His denials of commission charges that he violated the hookup bans are comical and complicated. He says two of the so-called developments he hooked up were not legally subdivisions and thus did not violate the bans.

Despite the fact that he contracted to provide water service to Solitude Trails, Williamson now says the main line he put in for Solitude Trails was built to transport the developer's own water.

The water mess prompted Solitude Trails developer Mark Fumusa temporarily to stop selling his lots and attempt to form his own water district so he himself can provide homeowners with water.

Fumusa refused comment, citing the pending commission decision. But in a memo to the Gila County Board of Supervisors, who must approve his water district, Fumusa said he hoped to supply water to Solitude Trails' 68 lots and then sell water back to E and R to help provide water for Pine residents.

Of course, Fumusa didn't say how long his wells would last.
"You know, the real estate people don't want all this bad advertising," says 79-year-old Ken Hollemon as he ushers a reporter into the living room of his mobile home.

Hollemon moved to Strawberry from Phoenix in 1979. The "water problem," he says, has become more and more severe. So severe that he recently installed a 220-gallon tank with a serious pump to hold emergency reserves.

Without that reserve, he and his wife would have no water for days at a time.

What bothers him almost more than the water shortage is that he never knows when his faucet will run dry. He has hope, though. The water district. Perhaps it will figure out how to tap into that deep, deep aquifer that everyone seems to be talking about.

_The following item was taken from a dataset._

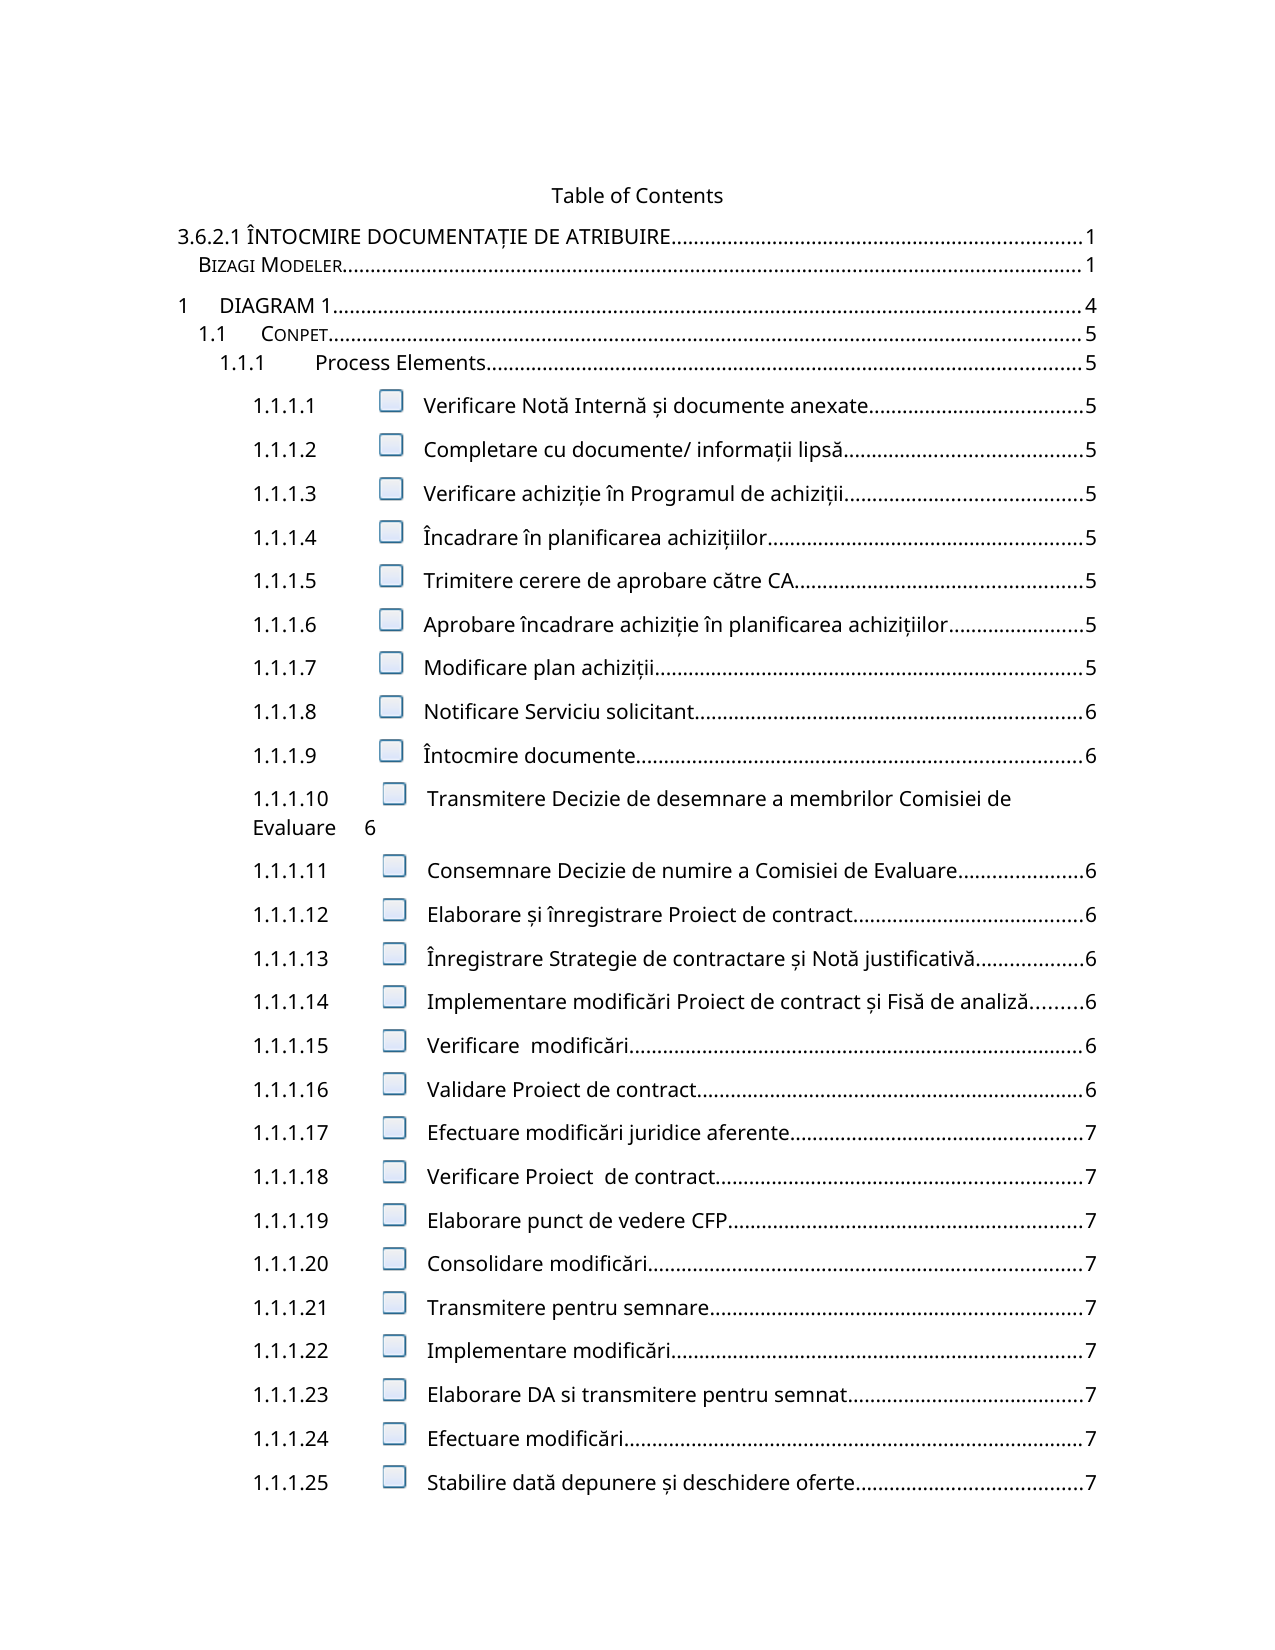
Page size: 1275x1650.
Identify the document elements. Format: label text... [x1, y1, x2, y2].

He sits down on his favorite chair, looks out the picture window with its view of the Strawberry valley, gets to talking about how someday Phoenix will have the same problem and--his thoughts are interrupted. He squints a bit.

"Look out at that power line," he says. "There goes a dad-gummed squirrel across the power line. See, the dogs can't get him when he's way up there."

And he is reminded, once again, that even with the water problem, he's picked a place to retire that suits him just fine.